I lost my mother to cancer 30 years ago this fall and I recall the night before her death, after watching her decline extremely rapidly that week, and she finally lapsed into a coma. I remember distinctly talking with our minister on the telephone, discussing the situation and offering prayers for her. My older daughter overheard bits and pieces of my end of the conversation and decided that our minister and I were praying for Grandma to die. But she didn't understand the full picture there. Yes, we were in essence praying for her death -for her to be reclaimed, to be freed from the horrible and agonizing pain she was in -pain that the nurses told me was not quelled by the highest doses of morphine they could administer nor was it ceasing with her descent into the coma. That pain followed her like glue. And it was about 3 years later that I learned my daughter had harbored anger at me, at our pastor for those prayers. I then had to explain to her that Grandma was beyond healing and would she have wanted her to actually lay there in that amount of pain for who knows how long? I do believe doctors should be up front, honest and tell patients ALL of what can be expected with treatments, odds of how much help a treatment may or may not give too. And if the patient decides of his/her own free will to choose not to take the treatment, those wishes should be followed then too. Occasionally, perhaps if the patient does stand a snowball's chance in Hell to recover but doesn't want to choose that path, the family can present their thoughts but the choice should still be left to patient and doctor.
What I really DIDN'T like about this show was how it gives the impression that there is always an affair of some sort lurking around every corner or curtain in a hospital room. That all doctors and nurses discuss procedures openly with each other and that nurses opinions are given such a high amount of recognition in the general scheme of things. Not to put down nurses and their knowledge or their work, but I just can't imagine having the audacity to challenge a doctor the way these shows often show things. And if there is all that sex -and alcohol and free-wheeling partying going on all the time -hmmm -is that real life?
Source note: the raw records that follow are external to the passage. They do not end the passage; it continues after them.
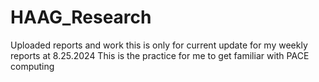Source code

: # HAAG_Research
Uploaded reports and work 
this is only for current update for my weekly reports at 8.25.2024 
This is the practice for me to get familiar with PACE computing

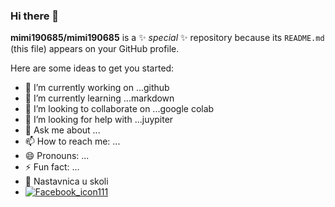 ### Hi there 👋


**mimi190685/mimi190685** is a ✨ _special_ ✨ repository because its `README.md` (this file) appears on your GitHub profile.

Here are some ideas to get you started:

- 🔭 I’m currently working on ...github
- 🌱 I’m currently learning ...markdown
- 👯 I’m looking to collaborate on ...google colab
- 🤔 I’m looking for help with ...juypiter
- 💬 Ask me about ...
- 📫 How to reach me: ...
- 😄 Pronouns: ...
- ⚡ Fun fact: ...
- :office: Nastavnica u skoli
- [![Facebook_icon111](https://user-images.githubusercontent.com/125125256/218260919-f7f06e99-7baf-4a8a-959e-ae5c814a2f59.png)
](https://www.facebook.com/milica.klisura.9) 
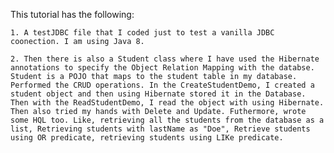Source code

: This tutorial has the following:

	1. A testJDBC file that I coded just to test a vanilla JDBC coonection. I am using Java 8.

	2. Then there is also a Student class where I have used the Hibernate annotations to specify the Object Relation Mapping with the databse. Student is a POJO that maps to the student table in my database. Performed the CRUD operations. In the CreateStudentDemo, I created a student object and then using Hibernate stored it in the Database. Then with the ReadStudentDemo, I read the object with using Hibernate. Then also tried my hands with Delete and Update. Futhermore, wrote some HQL too. Like, retrieving all the students from the database as a list, Retrieving students with lastName as "Doe", Retrieve students using OR predicate, retrieving students using LIKe predicate.
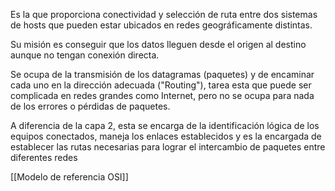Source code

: Es la que proporciona conectividad y selección de ruta entre dos sistemas de hosts que pueden estar ubicados en redes geográficamente distintas. 

Su misión es conseguir que los datos lleguen desde el origen al destino aunque no tengan conexión directa.

Se ocupa de la transmisión de los datagramas (paquetes) y de encaminar cada uno en la dirección adecuada ("Routing"), tarea esta que puede ser complicada en redes grandes como Internet, pero no se ocupa para nada de los errores o pérdidas de paquetes. 

A diferencia de la capa 2, esta se encarga de la identificación lógica de los equipos conectados, maneja los enlaces establecidos y es la encargada de establecer las rutas necesarias para lograr el intercambio de paquetes entre diferentes redes

[[Modelo de referencia OSI]]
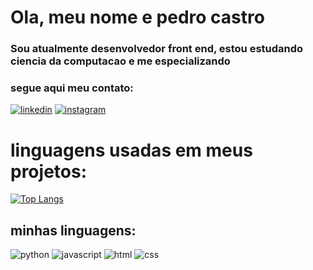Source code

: <div>
  <h1>Ola, meu nome e pedro castro</h2>
  <h3>Sou atualmente desenvolvedor front end, estou estudando ciencia da computacao e me especializando</h3>
  <h3>segue aqui meu contato:</h3>
</div>




[![linkedin](https://img.shields.io/badge/LinkedIn-0077B5?style=for-the-badge&logo=linkedin&logoColor=white)](https://www.linkedin.com/in/pedro-luis-de-lucena-castro-0a1719234/)
[![instagram](https://img.shields.io/badge/Instagram-E4405F?style=for-the-badge&logo=instagram&logoColor=white)](https://www.instagram.com/pedroluisdelucena/)


<div>
  <h1>linguagens usadas em meus projetos:</h1> 
  
</div>

[![Top Langs](https://github-readme-stats.vercel.app/api/top-langs/?username=Pedro-luis-de-lucena&layout=compact)](https://github.com/Pedro-luis-de-lucena/github-readme-stats)

<div>
  <h2>minhas linguagens:</h2> 
</div>




![python](https://img.shields.io/badge/Python-3776AB?style=for-the-badge&logo=python&logoColor=white)
![javascript](https://img.shields.io/badge/JavaScript-323330?style=for-the-badge&logo=javascript&logoColor=F7DF1E)
![html](https://img.shields.io/badge/HTML-239120?style=for-the-badge&logo=html5&logoColor=white)
![css](https://img.shields.io/badge/CSS-239120?&style=for-the-badge&logo=css3&logoColor=white)
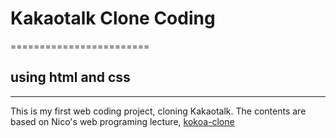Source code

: # Kakaotalk Clone Coding
========================
## using html and css
---------------------

This is my first web coding project, cloning Kakaotalk. The contents are based on Nico's web programing lecture, [kokoa-clone](https://nomadcoders.co/kokoa-clone/lobby)
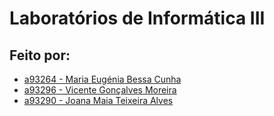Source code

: # Laboratórios de Informática III

## Feito por:
- [a93264 - Maria Eugénia Bessa Cunha](https://github.com/stellaechild) 
- [a93296 - Vicente Gonçalves Moreira](https://github.com/VicShadow)
- [a93290 - Joana Maia Teixeira Alves](https://github.com/marshaia)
And I don't think that NBC or GE or the current administration is this big bogey man, trying to kill off all the eldery of the US either.
My apoloiges too to you for not voicing an opinion that puts me in lockstep with your theories but that's what I liked -and didn't like too -about this new show. I will probably watch a couple more episodes from time to time but it won't hold a "must see" slot in my tv viewing for the season.